(Fragmento)
Se llamaba Ruzzo. Lo trajo un pescador,
el mismo que lo atrapó robándose unas hortalizas en la parcela aledaña a la
comisaría. Otro hijo olvidado del Cerro de San Juan, pensó la señorita Bleiz,
mientras Cloe le preparaba un baño caliente con un poco de extracto de Castaño
de Indias. Tenía el gesto arisco y la mirada huidiza, y su piel expuesta
delataba las huellas del rigor sufrido a la intemperie. Poseía la edad
suficiente para sobrevivirle a las callejas, pero muy corta aún para salvarse a
sí mismo.
Cuando Cloe lo sumergió en la tina,
parecía aún más chiquito. Daba miedo apretarlo fuerte; despojado del chaquetón
de invierno y de la mugre, destacaba un costillaje esplendoroso y una tez menos
morena de lo que parecía. Contrario a los pronósticos, era manso en el agua;
quietecito, se entregaba al beneficio de la esponja que la señorita frotaba
suavemente por su cuerpo. Y, mientras su curiosidad reconocía el lugar, cierta
adaptabilidad iba borrando el ceño de su frente. En vano trataban de adivinar
el color de aquellos ojos irritados por la espuma y los vapores que empañaban
los espejos; pero, a juzgar por cómo vagaba su mirada, no era difícil intuir el
tono de una pueril melancolía.
Luego de desaguar la tina y limpiar la
suciedad, Cloe salió precipitada, gruñendo por lo bajo, a servir la cena.
Entretanto, Ruzzo se hallaba sentado al borde de la cama envuelto en una manta
y la señorita, hincada de rodillas frente a él, le examinaba las viejas
cicatrices que cubrían sus manos, sus brazos y sus piernas. Miraba aquellas
marcas que le hablaban; ella entendía aquel lenguaje, sus gritos y silencios.

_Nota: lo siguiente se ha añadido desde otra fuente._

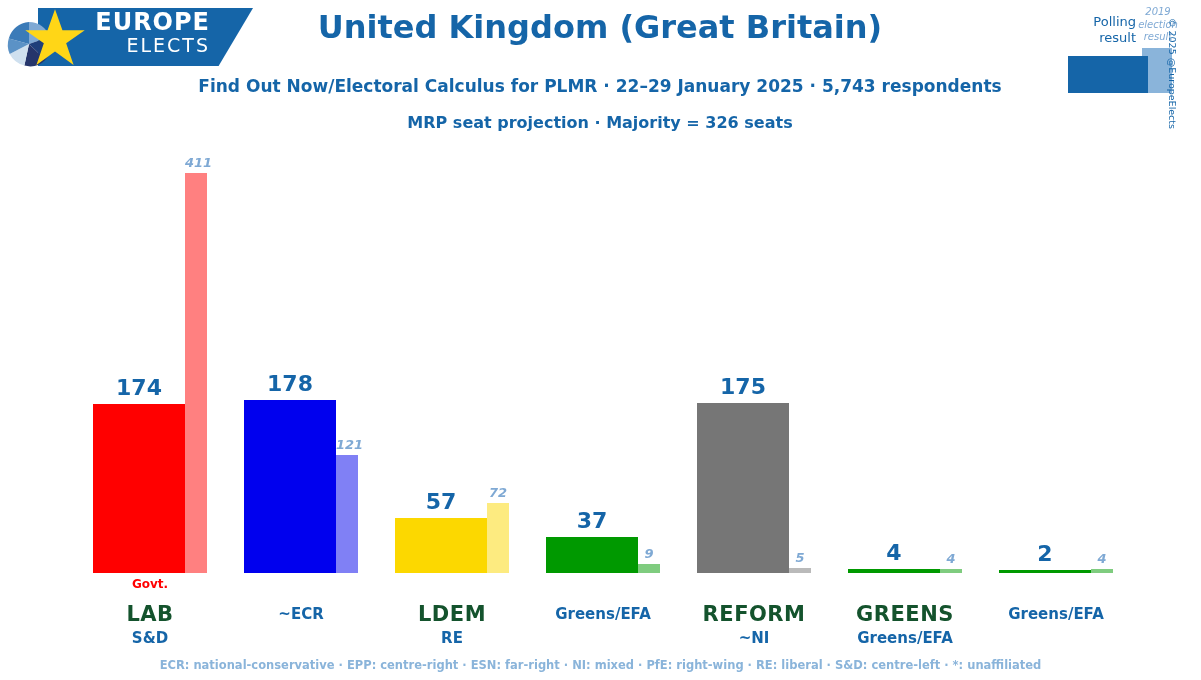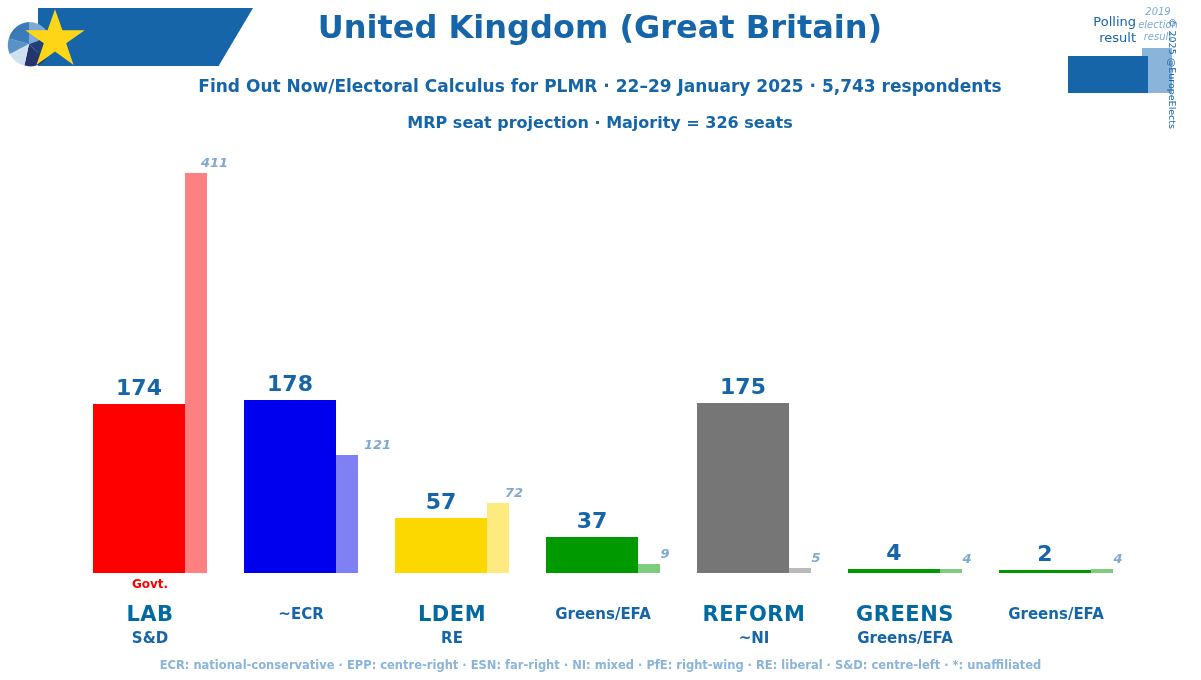--- a/index.html
+++ b/index.html
@@ -277,6 +277,10 @@
   <svg id="logo-star" viewBox="0 0 100 100">
     <polygon points="50,2 62,36 98,36 68,57 80,92 50,70 20,92 32,57 2,36 38,36" fill="#ffd617"></polygon>
   </svg>
+  <div id="logo-text">
+    <span class="l1">EUROPE</span>
+    <span class="l2">ELECTS</span>
+  </div>
 </div>
 
 <div id="page-title">United Kingdom (Great Britain)</div>

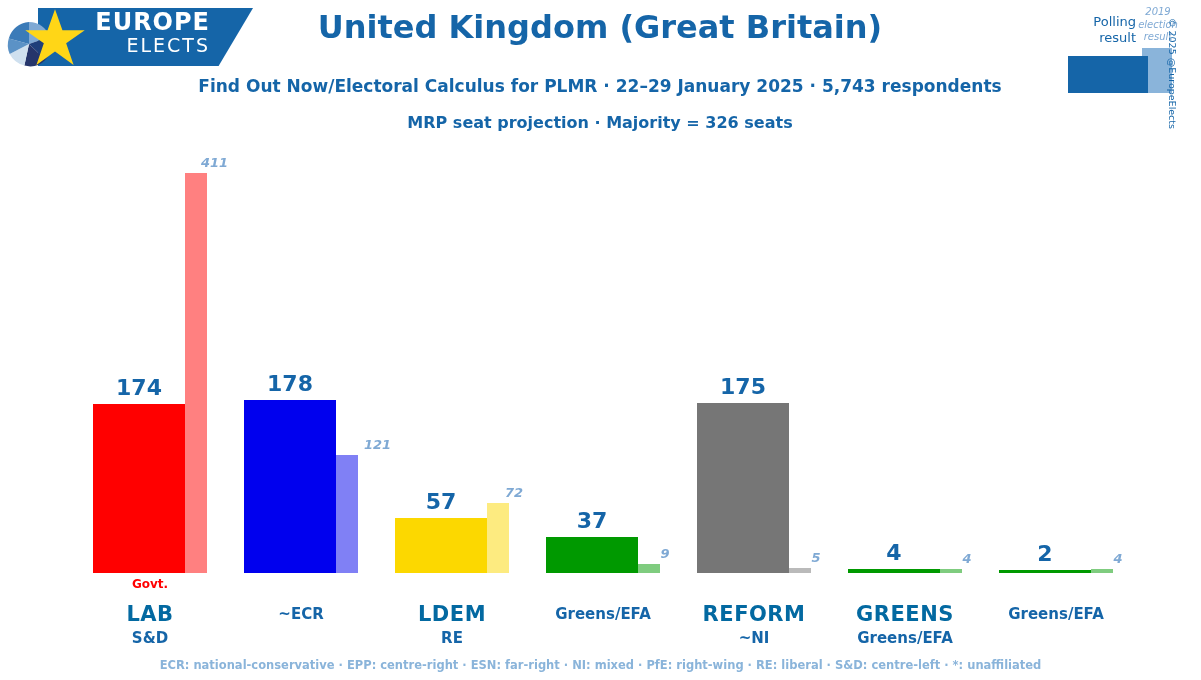--- a/index.html
+++ b/index.html
@@ -215,7 +215,6 @@
     font-weight: 700;
     color: #7fa9d4;
     white-space: nowrap;
-    margin-left: 16px;
   }
   .govt-label {
     position: absolute;

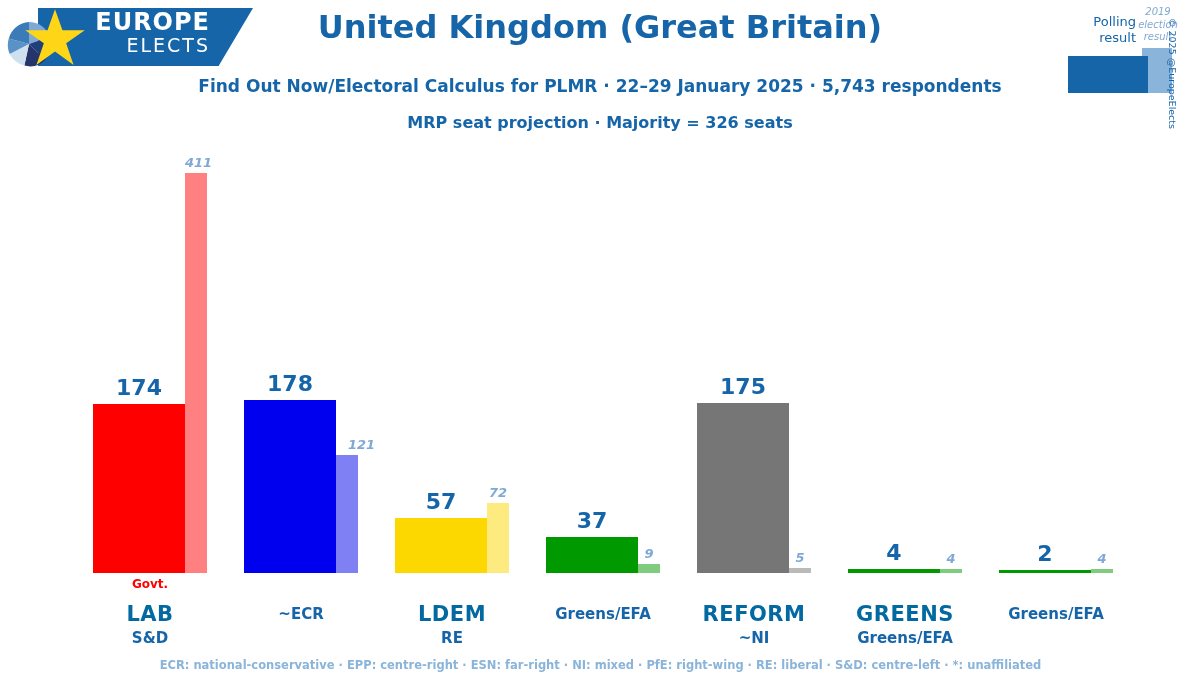--- a/index.html
+++ b/index.html
@@ -317,7 +317,7 @@
       <div class="bar-poll" style="height: 173.236px; background: rgb(0, 0, 238);"></div>
       <div class="bar-prev" style="height: 117.762px; background: rgb(128, 128, 245);"></div>
       <div class="val-poll" style="bottom: 177.236px;">178</div>
-      <div class="val-prev" style="bottom: 120.762px; padding-left: 12px;">121</div>
+      <div class="val-prev" style="bottom: 120.762px;">121</div>
       <div class="party-labels">
         <span class="party-group">~ECR</span>
       </div>

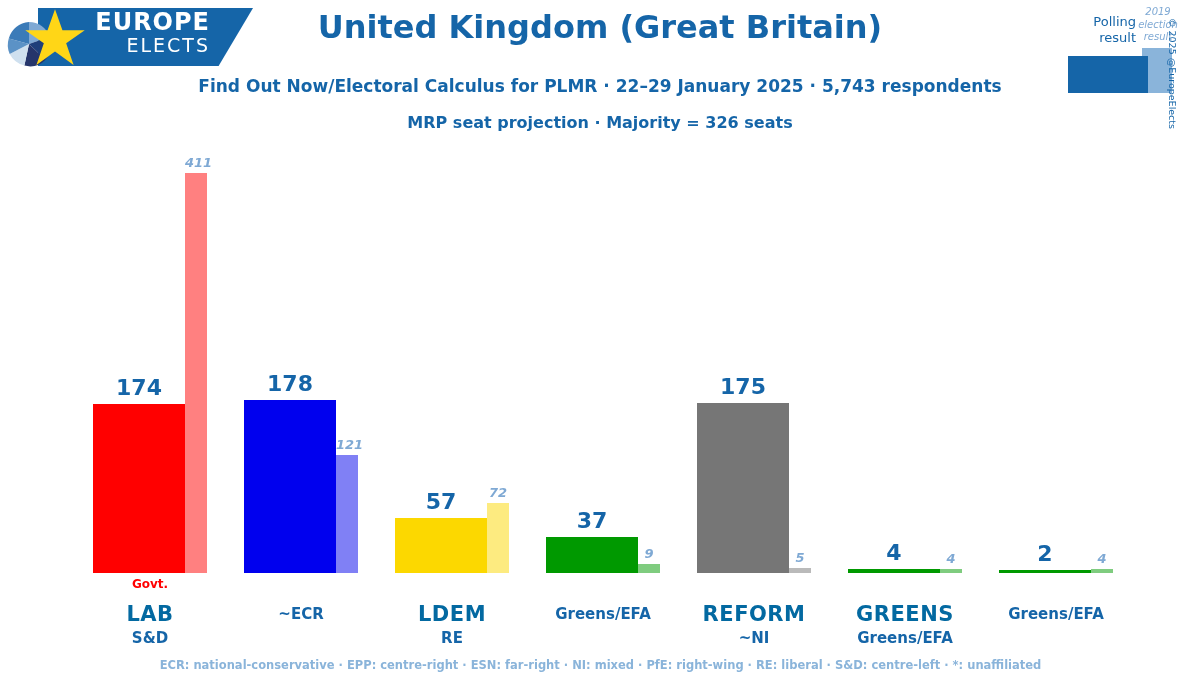--- a/index.html
+++ b/index.html
@@ -237,7 +237,7 @@
     display: block;
     font-size: 21px;
     font-weight: 700;
-    color: #0369a1;
+    color: #14532d;
     letter-spacing: 0.5px;
   }
   .party-group {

Luego de aplicarle tintura de árnica en las zonas rosáceas, ya libres de
postillas, lo abrazó con cariño y le besó la frente. Desconcertado, el niño
quedó rígido, con los ojos atónitos, estremecido por ese arranque de ternura
que le era tan ajeno. No obstante, casi que se dejó mimar y peinar y vestir,
como si aquello fuera algo que no le sorprendiera.